The Ideal School Supply List for September

With back-to-school, the number one request I get is around school supplies – what to buy? There is really no one product that does it all for students, but often, the biggest mistake parents and students make when buying school supplies is purchasing supplies that make organization too complicated because there are too many pieces to track down. Students will often come to see us totally overwhelmed, and we quickly find they have at least two or three different places they use to access and store information for each class. If they have six or seven classes, that is a recipe for disaster come November or March.

My biggest tip in purchasing organization supplies is help them consolidate, so that if they went to the library with the binder and textbook (or tablet or computer, if they are at a one-to-one school) they would have everything they need for the class in one place.

The supplies I encourage students and parents to purchase are fairly simple. I find that simple (and relatively inexpensive) supplies help make it easier for a student to create and maintain a workable organization system. And, if and when they get off track (and inevitably, it happens!), it’s easier for students to regroup and get back on track. I give links below so you could see what I refer to:

Binders – I recommend hardback, 1″ to 1 1/2″ binders without a lot of the excess accouterments – your child does not need a pocket in the front, because the goal should be everything is filed away in the binder rather than stuffed in the front pocket – I get the view ones so kids can slide in a cover sheet on the front and decorate for each class.

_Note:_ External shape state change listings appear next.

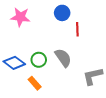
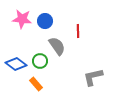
blue circle: (62, 13) -> (45, 21), moved
gray semicircle: (63, 58) -> (57, 46), moved

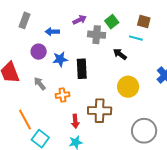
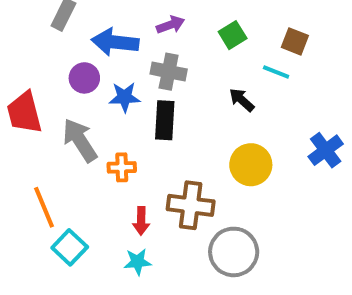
blue arrow: (52, 32) -> (115, 42), size x1.6
gray cross: (97, 35) -> (169, 72), moved
gray arrow: (40, 84) -> (80, 140), size x1.6
gray circle: (144, 131) -> (234, 252), moved

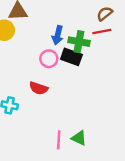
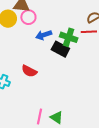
blue arrow: (58, 35) -> (44, 35), moved, turned 49
pink circle: (49, 59) -> (28, 17), moved

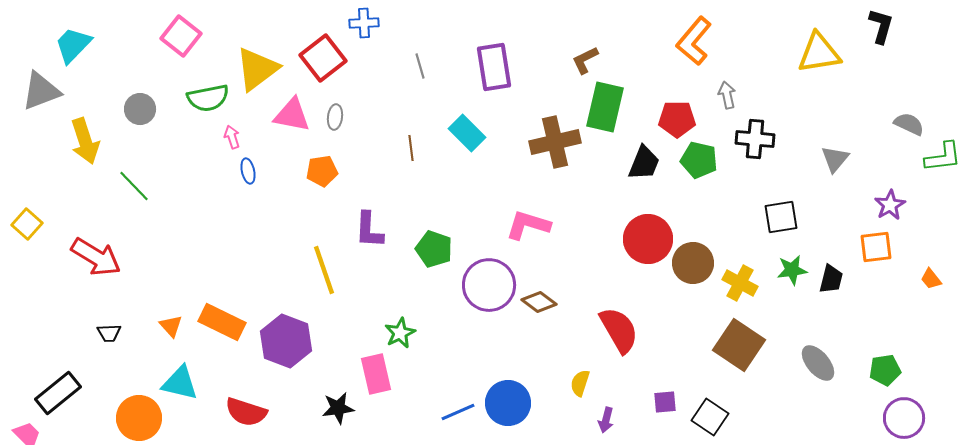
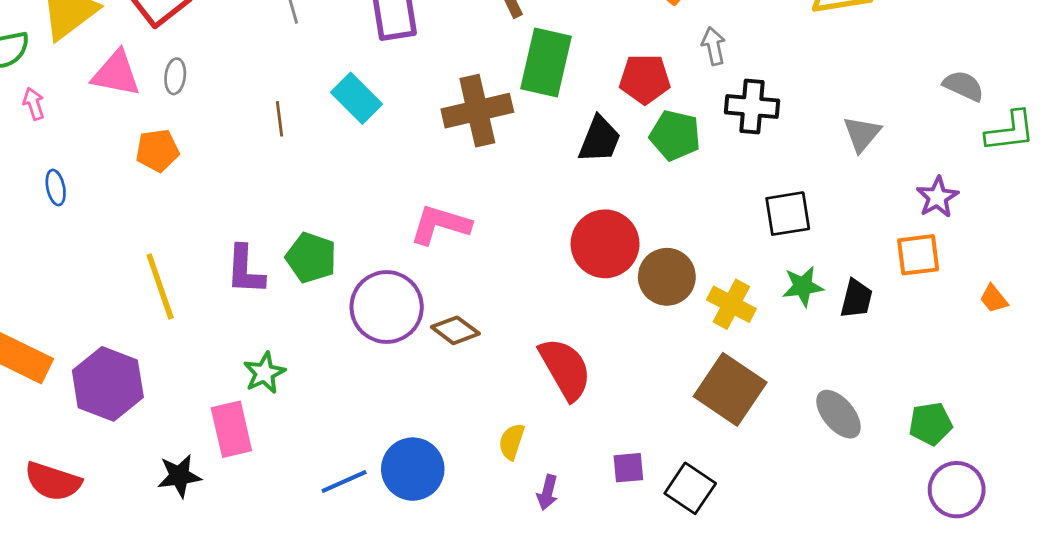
blue ellipse: (248, 171) -> (56, 188), moved
purple L-shape: (369, 230) -> (245, 270), moved

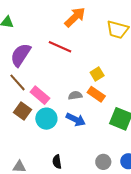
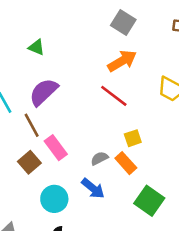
red line: (60, 47) -> (114, 96), moved
gray semicircle: (75, 95) -> (99, 158), turned -32
cyan circle: (46, 119) -> (54, 199), moved

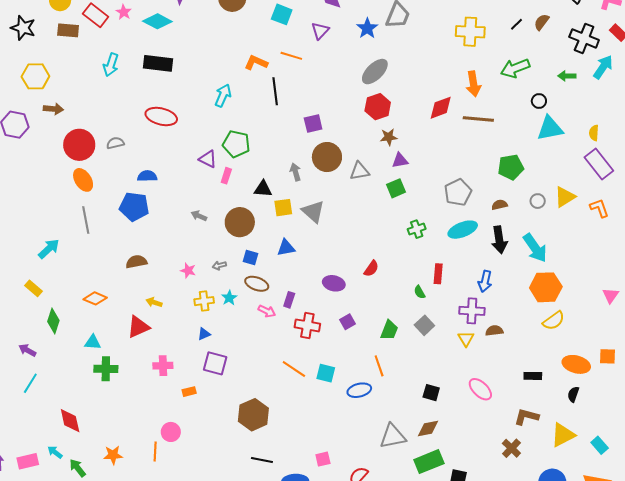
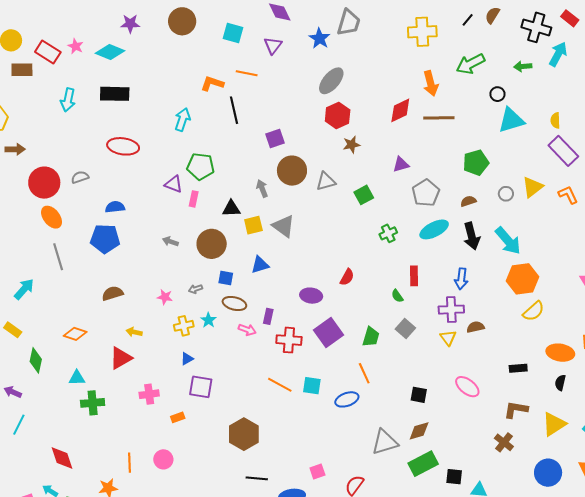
purple triangle: (400, 160) -> (401, 164), moved
purple square: (348, 322) -> (329, 332), size x1.8
orange line: (155, 451) -> (130, 463), moved

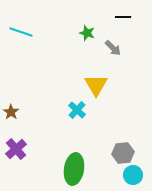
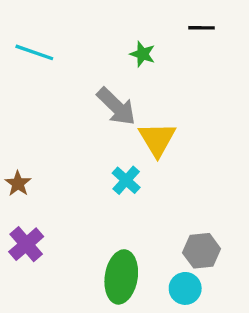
gray arrow: (113, 48) -> (116, 107), moved, size x1.5
cyan circle: (133, 175) -> (185, 288), moved

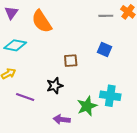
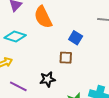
blue square: (104, 49) -> (76, 38), moved

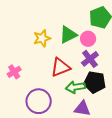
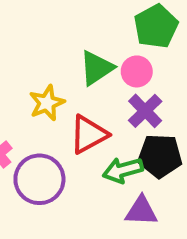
yellow star: (42, 38) -> (47, 103), moved
purple circle: (39, 101) -> (39, 179), moved

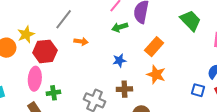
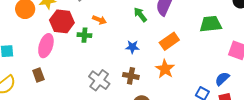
green trapezoid: (190, 21) -> (211, 24), turned -65
green arrow: (120, 27) -> (140, 15), turned 56
green cross: (53, 93) -> (84, 35), moved

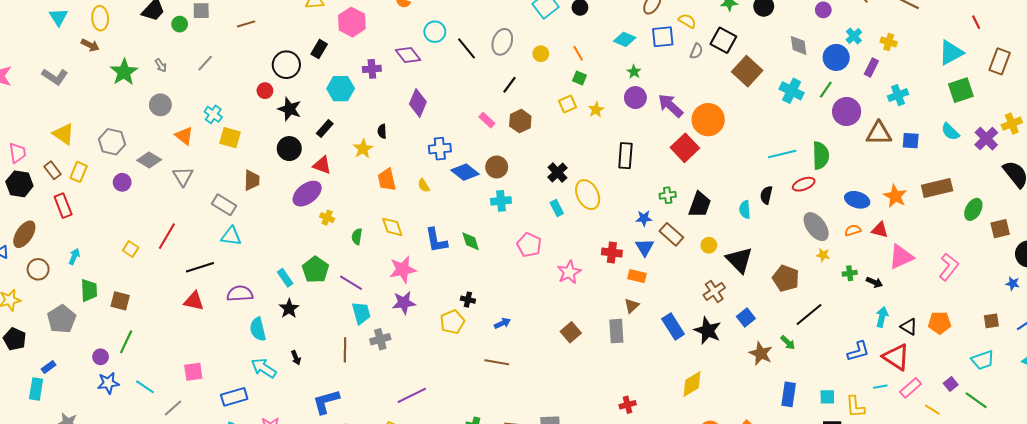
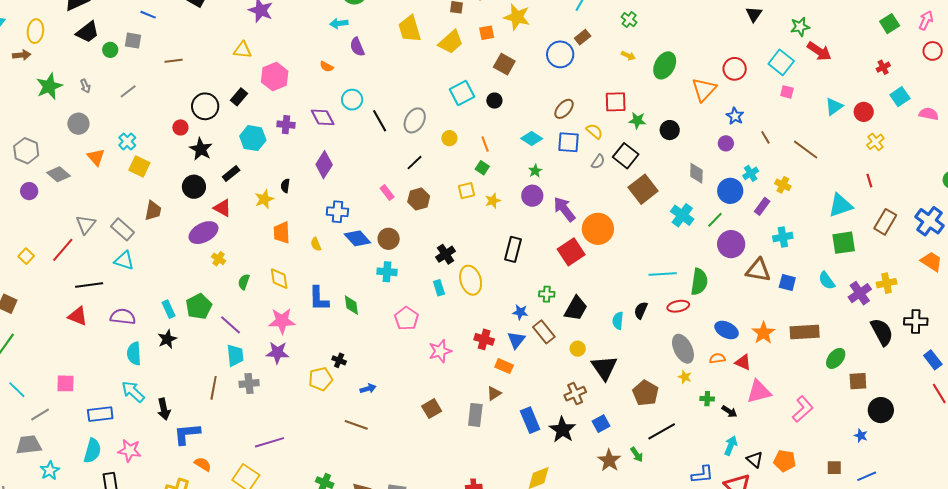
brown arrow: (90, 45) -> (22, 55), turned -42
gray triangle: (183, 176) -> (86, 225), moved
black arrow: (296, 358) -> (164, 409), moved, size x1.5

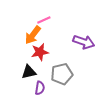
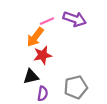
purple arrow: (84, 42) -> (75, 19), moved
gray pentagon: (62, 74) -> (76, 87), moved

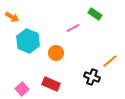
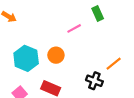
green rectangle: (95, 14) -> (98, 13), turned 32
cyan hexagon: (28, 41) -> (26, 58), moved

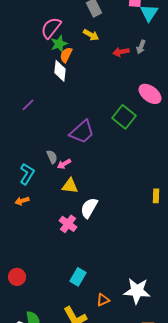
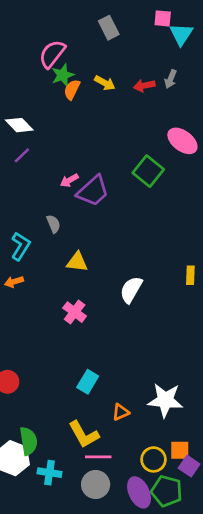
yellow arrow: (91, 35) -> (105, 83), moved
white diamond: (60, 71) -> (19, 125), moved, turned -50
pink arrow: (64, 164) -> (69, 180), moved
white semicircle: (89, 208) -> (131, 290), moved

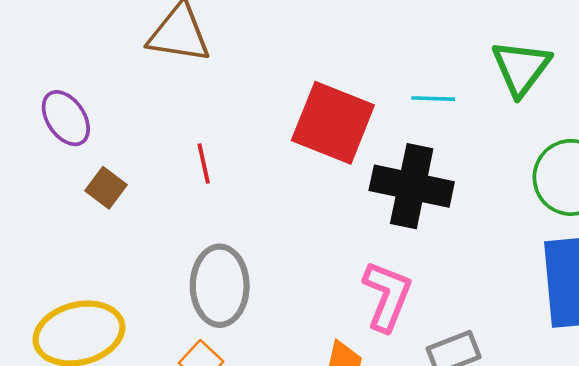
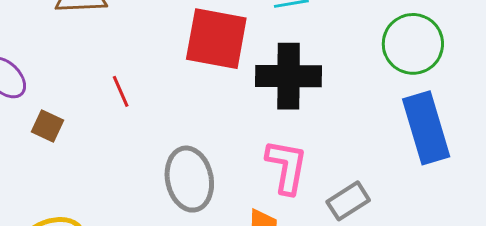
gray ellipse: (220, 286) -> (189, 179), moved

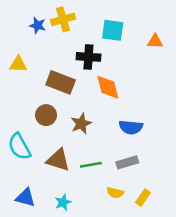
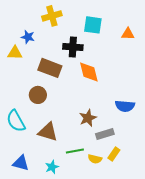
blue star: (38, 25) -> (28, 37), moved
brown star: (81, 124) -> (88, 118), moved
blue semicircle: (131, 127) -> (125, 106), moved
green line: (91, 165) -> (75, 151), moved
yellow rectangle: (143, 198) -> (114, 154), moved

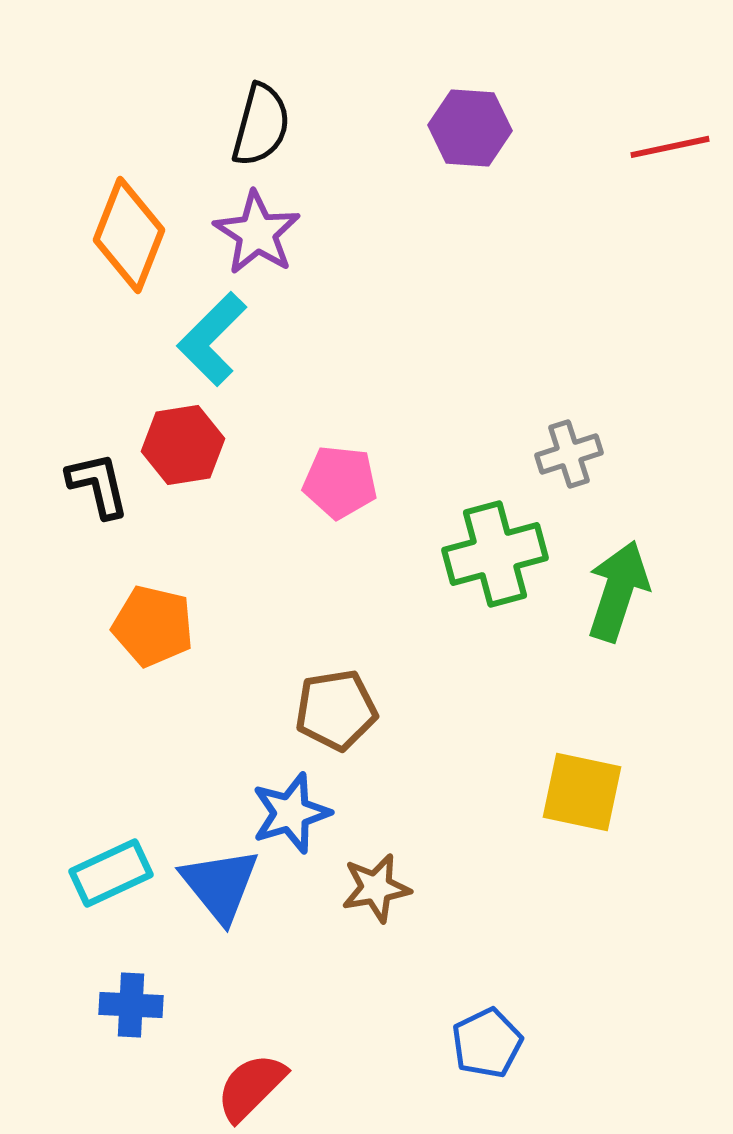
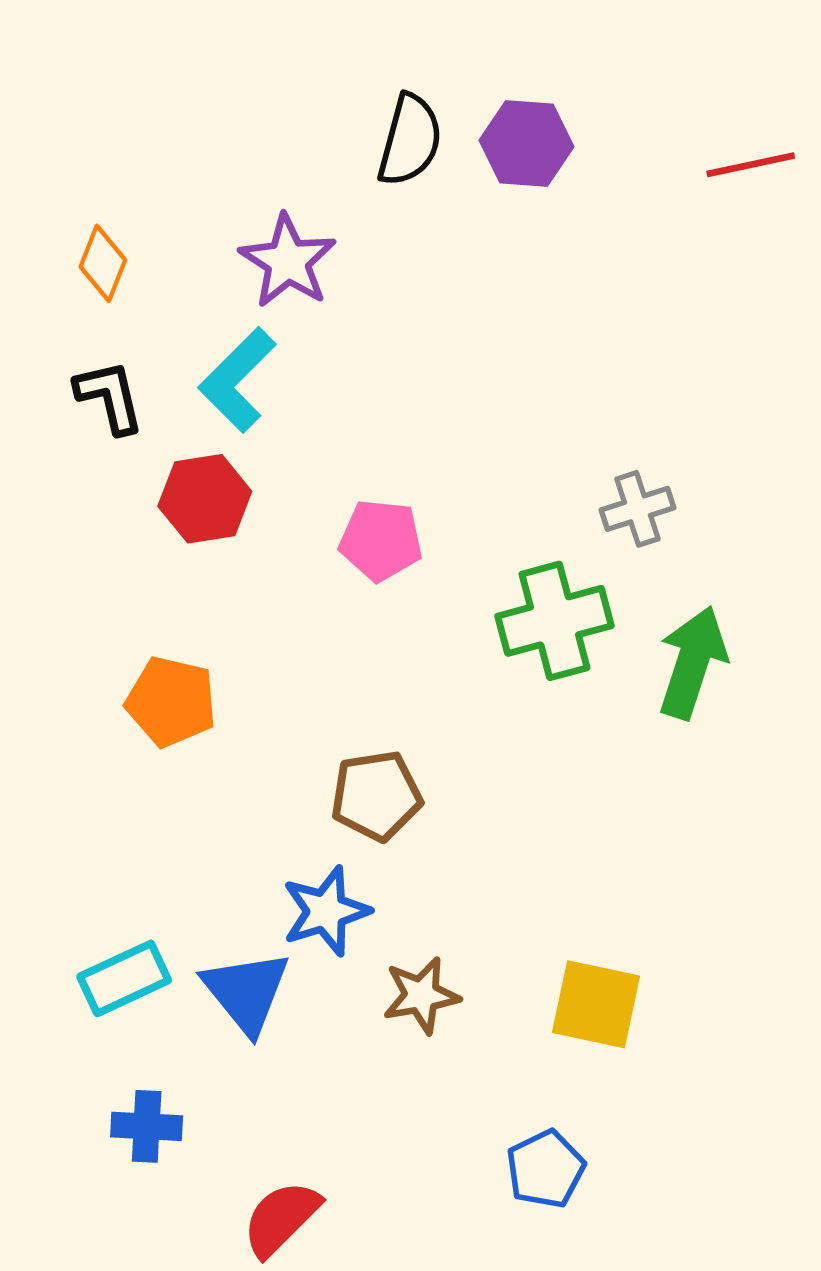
black semicircle: (261, 125) -> (410, 140), moved
orange diamond: (129, 235) -> (103, 263), moved, size x0.6
black L-shape: (98, 485) -> (110, 397), moved
yellow square: (582, 792) -> (596, 1004), moved

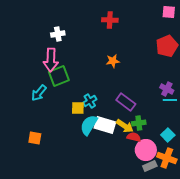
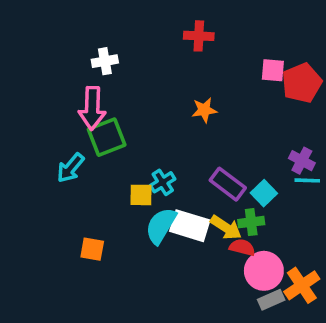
pink square: (169, 12) -> (273, 70), moved
cyan square: (168, 135) -> (264, 193), moved
orange square: (35, 138) -> (92, 249), moved
orange cross: (167, 158) -> (302, 285), turned 36

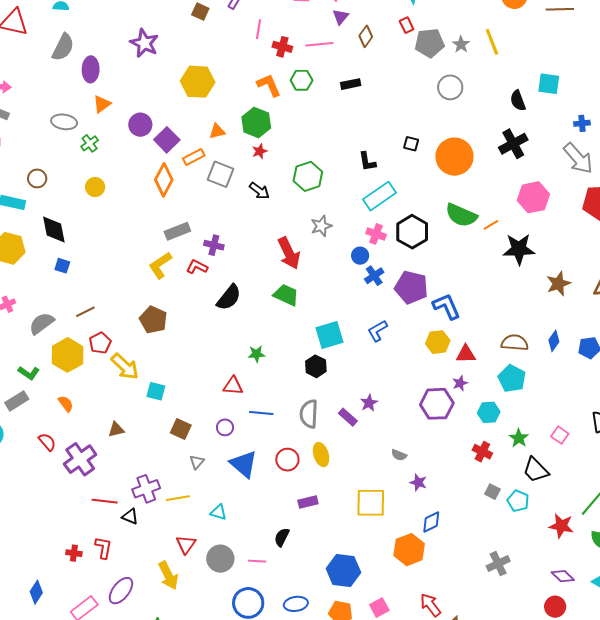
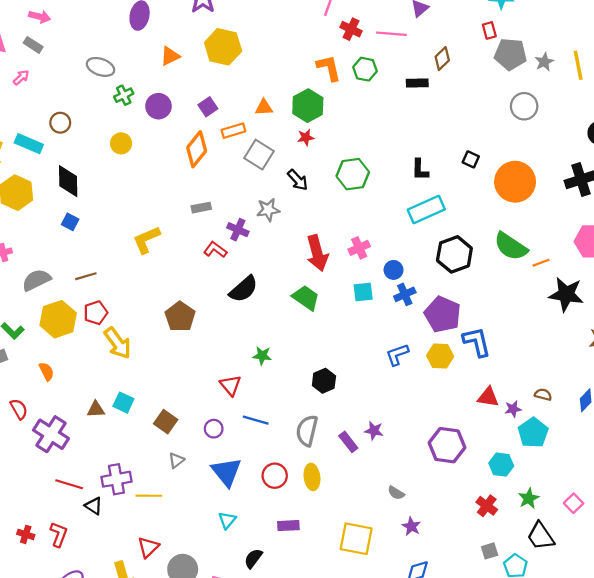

Dividers – 5 to 7 tab dividers, I find the ones where students slide in the tab work best (younger students might need help sliding those in). Have them create different sections for notes, homework, handouts, test/quizzes, and paper – or whatever the teacher recommends.

Reinforced binder paper I encourage students to use reinforced binder paper for their classes rather than spiral notebooks. It makes it easier to get back on track if they forget something for a day, and ideally all the papers are kept in their binder.

Written planner – Many students (and adults) find that writing things down can be incredibly helpful in terms of prioritizing, and a written planner helps with the all in one place philosophy. I have students map out their week in terms of assignments, activities, appointments, homework time in order to help them plant the seed with ways they can be more organized. Some schools give planners out to students, but for those that don’t, I recommend ones with a day to a page so they have more room to write things down. Often, online systems aren’t as straightforward, or provide an unintended distraction – the minute a student goes online to “check the homework,” 30 to 45 minutes is lost doing other things. There are a lot to choose from, but I like this one from Paper Source the best.

Traveling hole puncher (and a good solid one for home) – The goal is to help students learn to hole punch all their papers and file them away, rather than stuff them in a folder where papers are more likely to pile up and get lost or crumpled.

Reinforcements – To try and avoid those constant tears that make pages fall out of binders…

Much of this comes down to patience and consistency – parents and students can buy the best supplies, but within a week everything can go back to normal if there isn’t a routine in place to help build habits, regroup, and create a workable routine.